Ad hoc

Die Griechen und die Liebe

Can’t Buy Me Love“ ist eine amerikanische Teenie-Komödie aus dem Jahr 1987. Hauptdarsteller des Hollywood-Streifens sind Patrick Dempsey und Amanda Peterson. Die Geschichte, die der Film erzählt, handelt von einem Schüler, dem Außenseiter Ronald Miller, der sich die Gesellschaft einer – höchst beliebten – Cheerleaderin für einen Monat kauft und sich dadurch selbst mehr Beliebtheit bei den Mitschülern erhofft. Filmstart in (West-)Deutschland war der 19. Mai 1988. Lange her. Es könnte fast exakt der Tag gewesen sein, an dem wir in der Dortmunder Heimat das Abitur in der Tasche hatten.

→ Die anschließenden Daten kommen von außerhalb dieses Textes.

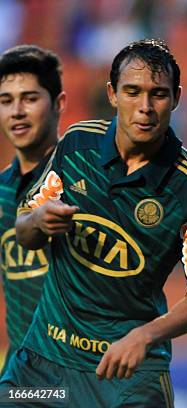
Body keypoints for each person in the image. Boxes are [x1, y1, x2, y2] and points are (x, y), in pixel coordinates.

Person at [1, 39, 187, 407]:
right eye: (132, 92)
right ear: (112, 94)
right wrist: (38, 219)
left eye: (159, 94)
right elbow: (23, 231)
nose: (145, 108)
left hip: (126, 379)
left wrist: (145, 336)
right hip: (45, 367)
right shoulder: (76, 146)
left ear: (177, 98)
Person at [0, 45, 65, 375]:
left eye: (29, 98)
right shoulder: (1, 193)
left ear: (58, 104)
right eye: (6, 101)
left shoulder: (89, 181)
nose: (17, 112)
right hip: (24, 379)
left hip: (86, 378)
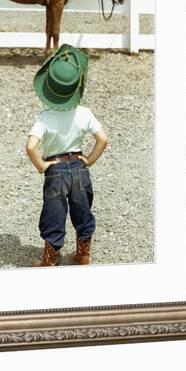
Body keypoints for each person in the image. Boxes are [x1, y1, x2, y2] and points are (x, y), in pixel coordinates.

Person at [26, 44, 108, 267]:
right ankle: (83, 255)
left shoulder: (45, 117)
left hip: (56, 171)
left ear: (49, 89)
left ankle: (49, 261)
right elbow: (103, 139)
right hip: (80, 169)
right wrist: (89, 160)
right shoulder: (85, 113)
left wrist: (41, 165)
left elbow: (31, 146)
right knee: (83, 211)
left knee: (54, 213)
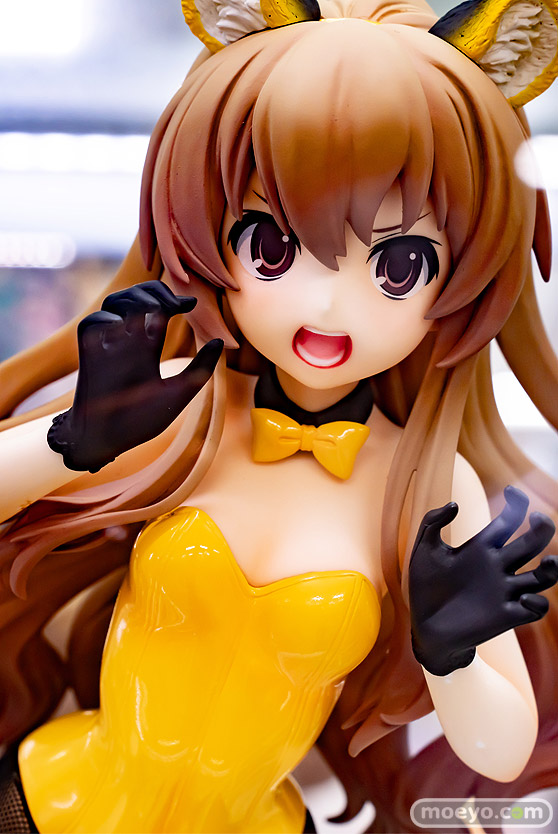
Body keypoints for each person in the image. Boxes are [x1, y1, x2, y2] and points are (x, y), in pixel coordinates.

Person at [1, 0, 558, 830]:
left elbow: (502, 752)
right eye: (272, 246)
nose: (326, 305)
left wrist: (454, 654)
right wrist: (69, 443)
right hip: (53, 804)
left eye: (400, 265)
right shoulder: (180, 405)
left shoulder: (429, 484)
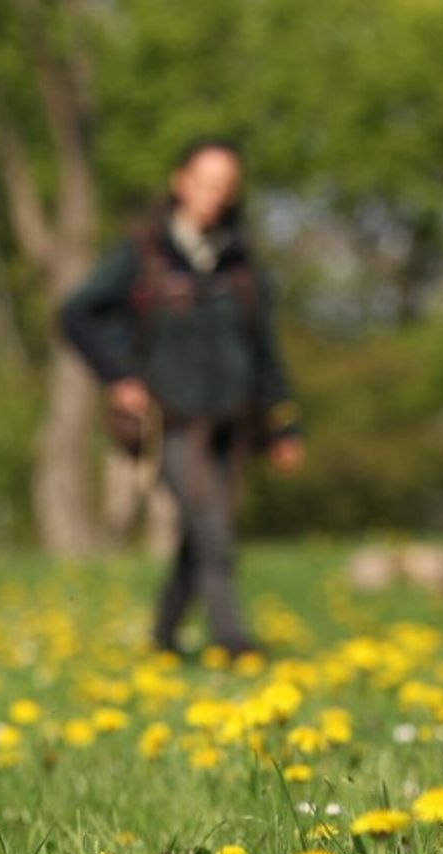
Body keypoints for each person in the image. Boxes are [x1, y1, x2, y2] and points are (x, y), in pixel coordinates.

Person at [60, 138, 304, 656]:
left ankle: (164, 636)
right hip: (169, 423)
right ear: (181, 182)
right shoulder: (142, 252)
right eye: (205, 181)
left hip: (233, 424)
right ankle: (233, 642)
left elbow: (267, 349)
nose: (214, 194)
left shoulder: (243, 261)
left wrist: (284, 426)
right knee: (211, 523)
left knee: (202, 530)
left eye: (226, 186)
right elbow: (75, 314)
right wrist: (120, 376)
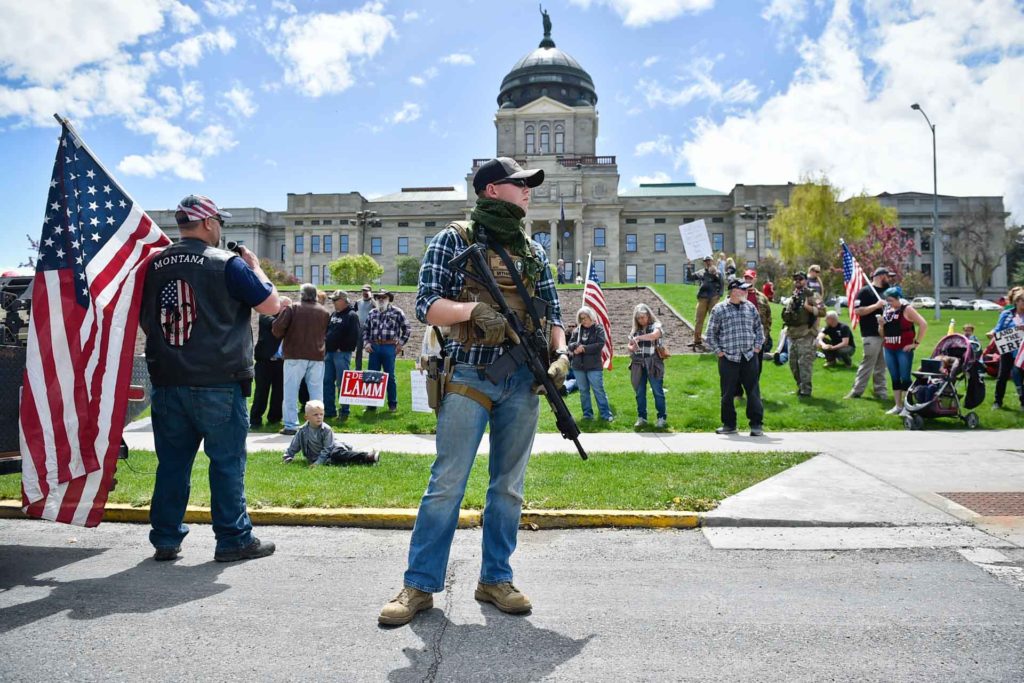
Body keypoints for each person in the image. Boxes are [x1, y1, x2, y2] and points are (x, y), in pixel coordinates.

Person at [379, 156, 568, 627]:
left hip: (523, 379)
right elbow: (426, 305)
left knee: (508, 487)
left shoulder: (533, 251)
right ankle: (419, 585)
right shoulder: (454, 239)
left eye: (529, 185)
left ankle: (495, 579)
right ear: (490, 191)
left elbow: (555, 314)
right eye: (518, 184)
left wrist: (561, 354)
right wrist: (470, 313)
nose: (528, 191)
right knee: (446, 485)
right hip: (468, 374)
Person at [141, 194, 279, 563]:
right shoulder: (227, 264)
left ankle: (166, 539)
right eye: (219, 220)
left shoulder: (153, 265)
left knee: (172, 464)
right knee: (226, 463)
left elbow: (146, 320)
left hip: (169, 379)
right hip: (219, 380)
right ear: (207, 223)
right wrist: (255, 268)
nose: (220, 227)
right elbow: (271, 305)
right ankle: (233, 538)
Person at [705, 280, 765, 436]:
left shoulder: (750, 308)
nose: (746, 292)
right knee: (727, 393)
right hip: (728, 358)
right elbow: (710, 335)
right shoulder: (719, 309)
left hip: (749, 356)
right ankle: (729, 425)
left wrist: (757, 347)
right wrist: (719, 352)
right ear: (733, 291)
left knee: (753, 391)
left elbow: (759, 329)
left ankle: (756, 425)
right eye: (742, 290)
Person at [273, 283, 330, 435]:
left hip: (295, 354)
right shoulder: (324, 311)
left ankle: (291, 425)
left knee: (290, 391)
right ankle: (318, 424)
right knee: (317, 392)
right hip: (317, 355)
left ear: (302, 294)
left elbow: (277, 329)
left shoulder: (293, 308)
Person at [878, 285, 928, 415]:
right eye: (887, 300)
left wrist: (915, 344)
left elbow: (923, 324)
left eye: (891, 300)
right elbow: (882, 334)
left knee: (905, 377)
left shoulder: (907, 309)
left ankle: (907, 406)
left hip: (903, 349)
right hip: (889, 347)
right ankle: (898, 405)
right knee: (894, 377)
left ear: (898, 298)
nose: (889, 303)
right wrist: (881, 325)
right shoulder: (887, 311)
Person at [362, 288, 411, 413]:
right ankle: (371, 405)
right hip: (374, 347)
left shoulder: (397, 312)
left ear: (389, 299)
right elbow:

Wie auch immer: Ronald Miller, gespielt von Patrick Dempsey, ist ein typischer Highschool-Außenseiter. In einem günstigen Moment schlägt er der Schulschönheit Cindy Mancini (Amanda Peterson) einen Handel vor: Er zahlt Cindy 1000 Dollar, um das Wildlederkleid (bitte beachten: es waren die Achtziger) zu ersetzen, das sie sich heimlich von ihrer Mutter genommen hatte und das auf einer Party mit Rotwein übergossen wurde. Hierfür erklärt sich Cindy widerwillig bereit, ihm zu helfen, indem sie sich für einen Monat als seine Freundin ausgibt. Beide einigen sich darauf, dieses Geheimnis niemals zu lüften.

So weit, so gut. Erinnert haben wir uns daran schon länger nicht mehr. Aber zum einen haben wir die Schnulze damals ganz gerne gesehen. Zum anderen ist die Hauptdarstellerin vor ein paar Tagen im Alter von nur 42 Jahren gestorben. Beides wäre in dieser Rubrik allerdings noch immer nicht bemerkenswert, wenn man es mit einem kleinen, die Kreativität anregenden Espresso in gewisser Weise nicht auch mit dem Thema dieser Woche schlechthin in Beziehung setzen könnte: nämlich mit Griechenland.

Denn Liebe kann man sich nicht kaufen! Diese Erfahrungen machen seit fünf Monaten die Europäer im Umgang mit der Regierung unter der Führung von Alexis Tsipras. Es nützt auch nichts, wenn die andere Seite diese Liebe für einige Zeit vorspielt – tatsächlich aber gar nichts an ihrem Verhalten ändert. Das zum Beispiel würde auf die Vorgänger von Herrn Tsipras im Amte zutreffen. Denn dann ist es das, was es ist: hinausgeschmissenes Geld, so wie im Film. Man konnte das schon vor knapp 30 Jahren in der Teenie-Geschichte lernen – und sich zugleich davon unterhalten lassen. Im wirklichen Leben können über entsprechend mangelnde Erkenntnisse im Verhältnis von Staaten untereinander ganze Währungsräume ins Straucheln geraten.

Der Film nimmt übrigens, anders als so häufig das wahre Leben, ein gutes Ende. Nach einigen Irrungen und Wirrungen lernt die Hauptdarstellerin den wahren Kern von Ronald kennen – und lieben. Aber natürlich erst, nachdem es zuvor einen ganz großen Knall gegeben hat und alles verloren schien.

Woran denken wir da: an Griechenland natürlich! Ob die Griechen zu der Erkenntnis, was die Europäer wirklich von ihnen wollen (und dass sie für das Land in Tat und Wahrheit nur das Beste im Sinn haben), in kürzester Zeit noch kommen würden, das war das große Rätsel in den Tagen dieser Woche. An diesem Wochenende soll es sich nun, wieder einmal, entscheiden. Und im Verlauf des Freitags sah es fast danach aus, als wenn es in Griechenland ebenfalls ein reinigendes Gewitter gegeben hätte. Aber selbst wenn es auf der Basis der nun eingereichten Vorschläge zu einer Einigung kommen sollte, bleibt es spannend: Entdecken die Griechen den wahren europäischen Geist und die inneren Werte ihres Landes wieder? Werden sie es schaffen, ihr Land weg von Vetternwirtschaft und Korruption in moderne, wohlhabendere, glücklichere Zeiten zu führen?

Unser Bundesfinanzminister Wolfgang Schäuble, ganz der alte Teenie, würde sagen: „Just do it!“ Bestimmte Chancen im Leben hat man in der Tat nur einmal, und manchmal läuft die Zeit schneller ab, als man glaubt. Denken wir dabei nur noch einmal kurz an die Hauptdarstellerin des so hoffnungsvoll endenden Films „Can’t Buy Me Love“.